The problem with most celebrities is they won't shut up; they just bang on and on about stuff with which they have only a cursory understanding, as susceptible to the mocking laughter of studio audiences as to the goadings of ratings-mad TV presenters... The problem with Julian Barnes is he seems reluctant to say much of anything outside of his novels, despite obviously being in possession of an elegant perspective on modern life.

Photobucket Of course, it helps that his works can so eloquently speak for themselves, not requiring the spin of their author to help them make sense.

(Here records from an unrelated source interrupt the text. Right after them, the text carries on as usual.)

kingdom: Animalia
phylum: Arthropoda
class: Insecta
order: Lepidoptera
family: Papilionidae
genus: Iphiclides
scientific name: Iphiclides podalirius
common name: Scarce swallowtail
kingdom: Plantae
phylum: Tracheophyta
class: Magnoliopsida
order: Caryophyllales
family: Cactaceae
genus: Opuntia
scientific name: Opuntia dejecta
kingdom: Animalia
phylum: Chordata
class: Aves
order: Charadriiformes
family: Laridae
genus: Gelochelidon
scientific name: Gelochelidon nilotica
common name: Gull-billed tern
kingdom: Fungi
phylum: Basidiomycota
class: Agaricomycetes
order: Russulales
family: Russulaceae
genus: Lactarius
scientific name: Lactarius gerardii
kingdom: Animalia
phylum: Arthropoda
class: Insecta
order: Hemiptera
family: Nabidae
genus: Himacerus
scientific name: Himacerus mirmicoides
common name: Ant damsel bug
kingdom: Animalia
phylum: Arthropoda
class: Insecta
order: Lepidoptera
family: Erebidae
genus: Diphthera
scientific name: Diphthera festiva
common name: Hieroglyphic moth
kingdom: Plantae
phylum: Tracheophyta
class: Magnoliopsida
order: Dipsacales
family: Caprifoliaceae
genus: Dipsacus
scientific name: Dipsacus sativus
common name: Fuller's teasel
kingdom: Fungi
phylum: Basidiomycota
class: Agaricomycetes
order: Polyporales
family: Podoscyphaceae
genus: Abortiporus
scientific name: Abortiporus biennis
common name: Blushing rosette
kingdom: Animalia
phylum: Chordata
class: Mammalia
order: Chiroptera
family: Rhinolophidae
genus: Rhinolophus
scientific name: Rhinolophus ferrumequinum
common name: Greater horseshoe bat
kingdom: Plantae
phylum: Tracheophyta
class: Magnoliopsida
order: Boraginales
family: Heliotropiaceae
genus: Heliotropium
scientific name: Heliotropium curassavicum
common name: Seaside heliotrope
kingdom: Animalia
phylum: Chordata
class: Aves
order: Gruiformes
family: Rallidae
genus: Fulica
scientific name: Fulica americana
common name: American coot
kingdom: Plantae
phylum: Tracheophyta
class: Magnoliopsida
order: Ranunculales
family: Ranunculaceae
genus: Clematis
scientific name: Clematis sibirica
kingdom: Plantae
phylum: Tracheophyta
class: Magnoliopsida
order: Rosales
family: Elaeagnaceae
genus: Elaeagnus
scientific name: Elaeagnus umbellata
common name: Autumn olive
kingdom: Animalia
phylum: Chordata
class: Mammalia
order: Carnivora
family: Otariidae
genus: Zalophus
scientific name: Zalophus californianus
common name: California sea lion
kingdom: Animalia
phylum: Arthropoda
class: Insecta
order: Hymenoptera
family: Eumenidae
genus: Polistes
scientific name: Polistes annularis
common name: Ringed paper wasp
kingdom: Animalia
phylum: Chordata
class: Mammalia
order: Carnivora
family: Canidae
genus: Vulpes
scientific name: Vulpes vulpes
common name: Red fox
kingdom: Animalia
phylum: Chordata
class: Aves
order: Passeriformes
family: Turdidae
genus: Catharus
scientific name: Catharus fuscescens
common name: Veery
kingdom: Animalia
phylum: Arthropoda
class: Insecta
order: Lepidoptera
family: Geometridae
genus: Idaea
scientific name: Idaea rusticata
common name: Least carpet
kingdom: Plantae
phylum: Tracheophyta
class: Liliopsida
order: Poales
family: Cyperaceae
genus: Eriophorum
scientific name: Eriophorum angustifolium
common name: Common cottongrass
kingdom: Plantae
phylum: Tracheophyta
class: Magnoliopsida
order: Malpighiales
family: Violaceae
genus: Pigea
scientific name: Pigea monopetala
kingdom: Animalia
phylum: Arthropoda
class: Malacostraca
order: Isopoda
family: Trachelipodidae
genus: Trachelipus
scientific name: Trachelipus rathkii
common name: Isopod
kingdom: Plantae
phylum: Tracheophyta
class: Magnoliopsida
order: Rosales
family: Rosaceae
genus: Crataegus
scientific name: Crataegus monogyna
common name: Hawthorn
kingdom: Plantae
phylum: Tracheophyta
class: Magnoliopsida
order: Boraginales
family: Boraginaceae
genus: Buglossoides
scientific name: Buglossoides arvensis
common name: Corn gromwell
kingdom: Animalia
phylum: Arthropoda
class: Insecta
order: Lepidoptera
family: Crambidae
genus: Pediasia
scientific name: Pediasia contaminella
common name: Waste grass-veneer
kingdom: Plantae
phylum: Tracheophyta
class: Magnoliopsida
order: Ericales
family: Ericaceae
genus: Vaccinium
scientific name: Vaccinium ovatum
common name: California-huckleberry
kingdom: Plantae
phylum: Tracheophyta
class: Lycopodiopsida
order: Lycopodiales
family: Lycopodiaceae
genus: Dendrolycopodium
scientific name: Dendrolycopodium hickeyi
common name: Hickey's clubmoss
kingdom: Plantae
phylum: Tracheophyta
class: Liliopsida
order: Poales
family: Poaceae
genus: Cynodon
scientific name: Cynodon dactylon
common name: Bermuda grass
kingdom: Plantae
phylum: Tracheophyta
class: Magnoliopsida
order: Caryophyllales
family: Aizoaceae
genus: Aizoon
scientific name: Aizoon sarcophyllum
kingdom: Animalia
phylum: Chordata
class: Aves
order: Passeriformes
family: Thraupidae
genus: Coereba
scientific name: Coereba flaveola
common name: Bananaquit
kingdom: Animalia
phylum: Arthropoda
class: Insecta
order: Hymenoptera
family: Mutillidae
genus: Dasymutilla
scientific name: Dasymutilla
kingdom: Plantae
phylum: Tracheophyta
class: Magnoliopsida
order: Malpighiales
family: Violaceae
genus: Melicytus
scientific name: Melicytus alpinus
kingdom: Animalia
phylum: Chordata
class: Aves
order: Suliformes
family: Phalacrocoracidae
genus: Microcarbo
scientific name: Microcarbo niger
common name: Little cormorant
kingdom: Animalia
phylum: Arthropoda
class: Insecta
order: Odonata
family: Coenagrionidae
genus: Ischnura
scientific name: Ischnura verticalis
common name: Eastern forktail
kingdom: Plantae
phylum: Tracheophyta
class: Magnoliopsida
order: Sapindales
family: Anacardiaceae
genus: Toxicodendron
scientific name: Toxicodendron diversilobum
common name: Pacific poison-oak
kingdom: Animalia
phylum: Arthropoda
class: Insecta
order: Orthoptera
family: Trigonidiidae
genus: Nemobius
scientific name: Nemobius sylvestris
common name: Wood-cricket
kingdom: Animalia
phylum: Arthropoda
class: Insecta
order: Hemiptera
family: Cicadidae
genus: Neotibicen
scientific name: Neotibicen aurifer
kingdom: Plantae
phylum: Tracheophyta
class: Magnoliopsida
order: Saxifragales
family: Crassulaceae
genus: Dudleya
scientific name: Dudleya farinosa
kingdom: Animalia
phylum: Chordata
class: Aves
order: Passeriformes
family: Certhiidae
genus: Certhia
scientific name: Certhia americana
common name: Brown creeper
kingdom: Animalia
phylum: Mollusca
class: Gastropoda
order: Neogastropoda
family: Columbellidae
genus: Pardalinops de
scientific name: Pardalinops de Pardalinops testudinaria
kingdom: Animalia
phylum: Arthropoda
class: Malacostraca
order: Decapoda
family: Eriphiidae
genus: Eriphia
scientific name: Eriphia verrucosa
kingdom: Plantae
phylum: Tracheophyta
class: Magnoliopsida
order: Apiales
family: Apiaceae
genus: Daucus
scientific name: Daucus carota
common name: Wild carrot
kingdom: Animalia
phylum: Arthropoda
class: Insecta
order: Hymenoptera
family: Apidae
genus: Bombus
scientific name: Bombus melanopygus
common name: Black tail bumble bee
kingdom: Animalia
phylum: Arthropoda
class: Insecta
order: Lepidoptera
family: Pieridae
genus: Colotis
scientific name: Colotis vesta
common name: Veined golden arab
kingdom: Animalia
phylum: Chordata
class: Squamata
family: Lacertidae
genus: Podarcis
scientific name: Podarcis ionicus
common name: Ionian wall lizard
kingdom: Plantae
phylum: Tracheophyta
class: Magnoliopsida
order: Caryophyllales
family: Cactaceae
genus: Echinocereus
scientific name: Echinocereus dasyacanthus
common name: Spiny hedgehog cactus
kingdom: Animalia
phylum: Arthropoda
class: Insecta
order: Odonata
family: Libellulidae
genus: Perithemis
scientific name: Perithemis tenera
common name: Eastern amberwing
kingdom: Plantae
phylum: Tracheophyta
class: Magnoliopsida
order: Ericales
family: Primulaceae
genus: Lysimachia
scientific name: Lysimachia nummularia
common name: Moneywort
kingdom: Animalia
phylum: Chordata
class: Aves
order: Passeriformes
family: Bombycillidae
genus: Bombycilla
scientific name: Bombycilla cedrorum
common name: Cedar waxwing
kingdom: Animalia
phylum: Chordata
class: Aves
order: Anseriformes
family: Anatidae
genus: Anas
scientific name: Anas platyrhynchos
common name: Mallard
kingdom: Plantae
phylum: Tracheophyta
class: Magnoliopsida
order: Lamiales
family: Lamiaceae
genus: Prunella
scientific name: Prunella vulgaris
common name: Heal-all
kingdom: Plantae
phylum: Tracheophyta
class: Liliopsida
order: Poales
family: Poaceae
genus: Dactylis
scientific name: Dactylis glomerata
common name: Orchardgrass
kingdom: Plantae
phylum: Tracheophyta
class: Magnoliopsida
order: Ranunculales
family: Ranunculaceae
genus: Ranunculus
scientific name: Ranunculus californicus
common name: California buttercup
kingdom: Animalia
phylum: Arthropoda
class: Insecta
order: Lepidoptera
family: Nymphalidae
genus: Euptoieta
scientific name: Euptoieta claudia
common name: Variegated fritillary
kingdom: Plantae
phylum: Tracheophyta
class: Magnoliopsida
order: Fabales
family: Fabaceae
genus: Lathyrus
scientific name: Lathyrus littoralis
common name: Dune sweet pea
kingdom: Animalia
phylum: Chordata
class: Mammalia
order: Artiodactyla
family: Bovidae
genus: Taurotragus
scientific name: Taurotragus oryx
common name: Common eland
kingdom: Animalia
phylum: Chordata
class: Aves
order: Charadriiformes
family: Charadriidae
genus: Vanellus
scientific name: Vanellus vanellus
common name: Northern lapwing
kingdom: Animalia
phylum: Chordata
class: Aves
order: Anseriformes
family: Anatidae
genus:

Even England, England, his 1998 comedy of manners on modern Britain was insightful and even-handed - rather than, say, raunchy and nonsensical like some I could name - whereas insight and even-handedness would seem to be in rather short supply in the culture itself.

Born on this day in 1946, Barnes is the author of ten novels*. The first of them, Metroland, appeared in 1980; it was followed by Before She Met Me, Flaubert's Parrot, and Staring at the Sun at two year intervals. A History of the World in 10½ Chapters followed in 1989, presenting his fellow authors with the daunting task of figuring out exactly how he managed to write half a chapter.

The rest of his list is comprised of Talking it Over (1991), The Porcupine (1992), Love, Etc. (2000), and Arthur & George (2005); in addition to these he's also published books of essays, short stories, journalism (both from The New Yorker and on cooking), In the Land of Pain (2002) the translation of memoir by Alphonse Daudet, and his own memoir Nothing to Be Frightened Of in 2008. For his efforts he's been awarded the Somerset Maugham Award, the Geoffrey Faber Memorial Prize, the E. M. Forster Award, the Prix Médicis, the Shakespeare Prize, the Austrian State Prize for European Literature, the International IMPAC Dublin Literary Award, the Duff Cooper Prize, the Commonwealth Writers Prize, and three times the Man Booker Prize for Fiction in addition to having been made a Chevalier of France's Ordre des Arts et des Lettres.

*Under his own name, that is, as well as four works of detective fiction in the 1980s under the rubric Dan Kavanagh.